[Andover school green]
The school's green dominates Route 28 for about a mile on the south end of "town" (the business district), and, from the edge, you can just make out the downtown skyline of Boston. The town of Andover (as opposed to the school Philips Andover, which also just calls itself "Andover" to separate itself from its sister elite school Phillips Exeter in New Hampshire) lies on the banks of the Merrimack River about twenty-three miles north of Boston. Andover was originally settled in 1636 under the Indian name of Cochicewick. The community incorporated in 1646, named after a town in England where many of the settlers had come from. Being on a river, Andover was home from the early days to powder, paper, and woolen mills. Although now primarily residential (most homes go for around $1 million), Andover has a number of companies in defense, computers, and medical products.

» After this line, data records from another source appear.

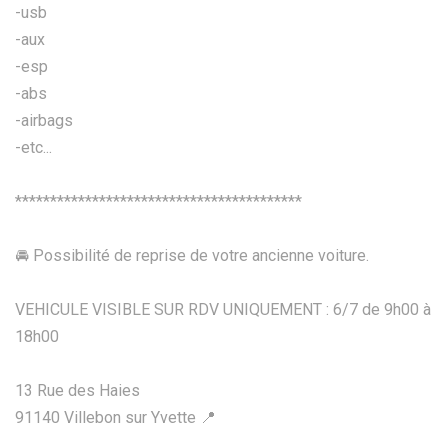
-usb
-aux
-esp
-abs
-airbags
-etc...
*****************************************
🚘 Possibilité de reprise de votre ancienne voiture.
VEHICULE VISIBLE SUR RDV UNIQUEMENT : 6/7 de 9h00 à
18h00
13 Rue des Haies
91140 Villebon sur Yvette 📍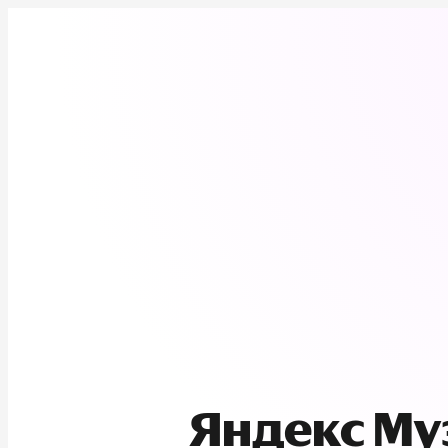
Яндекс М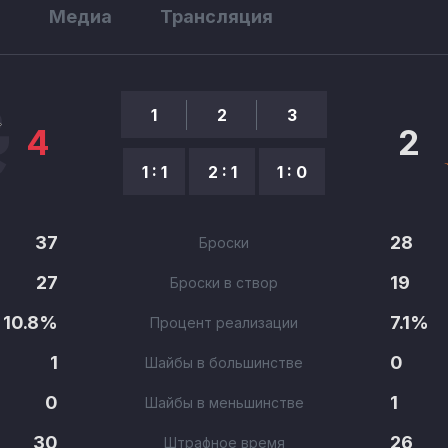
ы
Медиа
Трансляция
1
2
3
4
2
1 : 1
2 : 1
1 : 0
37
28
Броски
27
19
Броски в створ
10.8%
7.1%
Процент реализации
1
0
Шайбы в большинстве
0
1
Шайбы в меньшинстве
30
26
Штрафное время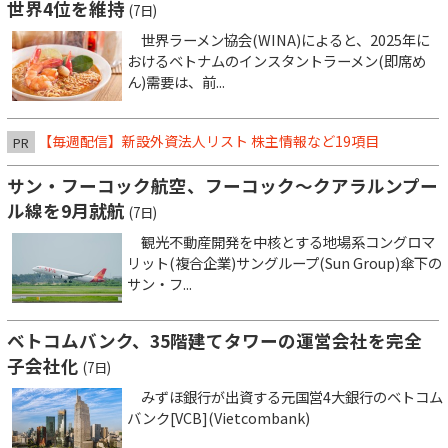
世界4位を維持
(7日)
世界ラーメン協会(WINA)によると、2025年に
おけるベトナムのインスタントラーメン(即席め
ん)需要は、前...
【毎週配信】新設外資法人リスト 株主情報など19項目
PR
サン・フーコック航空、フーコック～クアラルンプー
ル線を9月就航
(7日)
観光不動産開発を中核とする地場系コングロマ
リット(複合企業)サングループ(Sun Group)傘下の
サン・フ...
ベトコムバンク、35階建てタワーの運営会社を完全
子会社化
(7日)
みずほ銀行が出資する元国営4大銀行のベトコム
バンク[VCB](Vietcombank)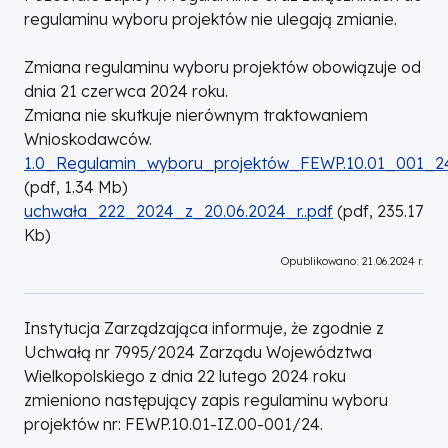
regulaminu wyboru projektów nie ulegają zmianie.
Zmiana regulaminu wyboru projektów obowiązuje od
dnia 21 czerwca 2024 roku.
Zmiana nie skutkuje nierównym traktowaniem
Wnioskodawców.
DOKUMENT
1.0_Regulamin_wyboru_projektów_FEWP.10.01_001_24
(
pdf,
1.34
Mb
)
DOKUMENT
uchwała_222_2024_z_20.06.2024_r..pdf
(
pdf,
235.17
Kb
)
Opublikowano: 21.06.2024 r.
Instytucja Zarządzająca informuje, że zgodnie z
Uchwałą nr 7995/2024 Zarządu Województwa
Wielkopolskiego z dnia 22 lutego 2024 roku
zmieniono następujący zapis regulaminu wyboru
projektów nr: FEWP.10.01-IZ.00-001/24.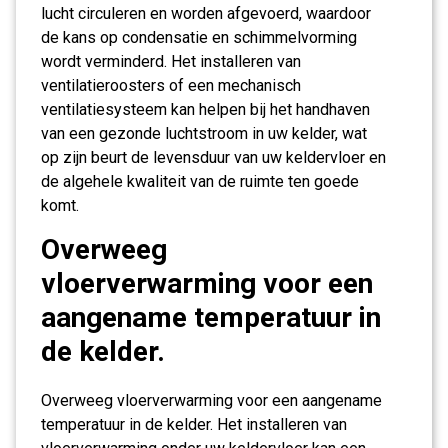
lucht circuleren en worden afgevoerd, waardoor
de kans op condensatie en schimmelvorming
wordt verminderd. Het installeren van
ventilatieroosters of een mechanisch
ventilatiesysteem kan helpen bij het handhaven
van een gezonde luchtstroom in uw kelder, wat
op zijn beurt de levensduur van uw keldervloer en
de algehele kwaliteit van de ruimte ten goede
komt.
Overweeg
vloerverwarming voor een
aangename temperatuur in
de kelder.
Overweeg vloerverwarming voor een aangename
temperatuur in de kelder. Het installeren van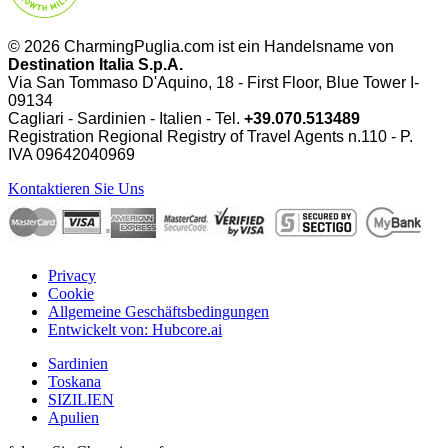
© 2026 CharmingPuglia.com ist ein Handelsname von
Destination Italia S.p.A.
Via San Tommaso D'Aquino, 18 - First Floor, Blue Tower I-
09134
Cagliari - Sardinien - Italien - Tel.
+39.070.513489
Registration Regional Registry of Travel Agents n.110 - P.
IVA
09642040969
Kontaktieren Sie Uns
Privacy
Cookie
Allgemeine Geschäftsbedingungen
Entwickelt von: Hubcore.ai
Sardinien
Toskana
SIZILIEN
Apulien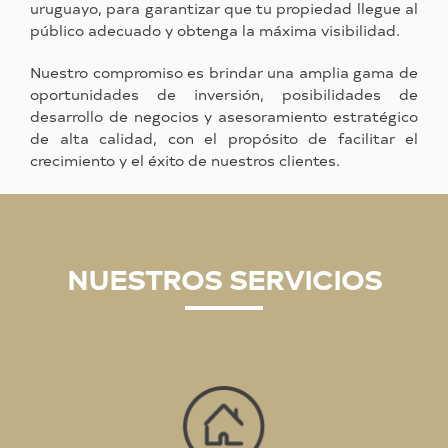
uruguayo, para garantizar que tu propiedad llegue al
público adecuado y obtenga la máxima visibilidad.
Nuestro compromiso es brindar una amplia gama de
oportunidades de inversión, posibilidades de
desarrollo de negocios y asesoramiento estratégico
de alta calidad, con el propósito de facilitar el
crecimiento y el éxito de nuestros clientes.
NUESTROS SERVICIOS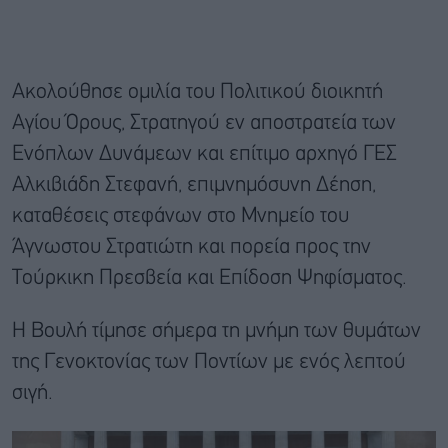
Ακολούθησε ομιλία του Πολιτικού διοικητή
Αγίου Όρους, Στρατηγού εν αποστρατεία των
Ενόπλων Δυνάμεων και επίτιμο αρχηγό ΓΕΣ
Αλκιβιάδη Στεφανή, επιμνημόσυνη Δέηση,
καταθέσεις στεφάνων στο Μνημείο του
Άγνωστου Στρατιώτη και πορεία προς την
Τούρκικη Πρεσβεία και Επίδοση Ψηφίσματος.
Η Βουλή τίμησε σήμερα τη μνήμη των θυμάτων
της Γενοκτονίας των Ποντίων με ενός λεπτού
σιγή.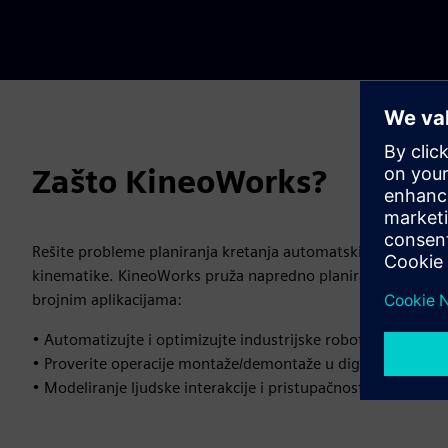
Zašto KineoWorks?
Rešite probleme planiranja kretanja automatskim računanje
kinematike. KineoWorks pruža napredno planiranje putanje za
brojnim aplikacijama:
• Automatizujte i optimizujte industrijske robote i alatne m
• Proverite operacije montaže/demontaže u digitalnoj make
• Modeliranje ljudske interakcije i pristupačnosti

Andover is still governed by open Town Meeting, a scene depicted by Rockwell but never Hopper. The town's 20,000 registered voters meet at Andover High School to debate and vote on the town's financial and business decisions over the course of two or three nights. The local newspaper boasted that it's "the purest expression of democracy" but warned that the success of the system requires "the active participation of our residents." Tellingly, they added, "electronic forms of communication do not eliminate the need for face-to-face meetings."
[Andover school green]On my way out of the museum, I asked the woman at the sign-in desk whether people in Andover were isolated. "Not at all," she answered, a cheery smile crinkling the corners of her almond-shaped eyes. "I'm not isolated though I live alone. You're only as isolated as you want to be." Then with a wave, she was off to meet someone for lunch.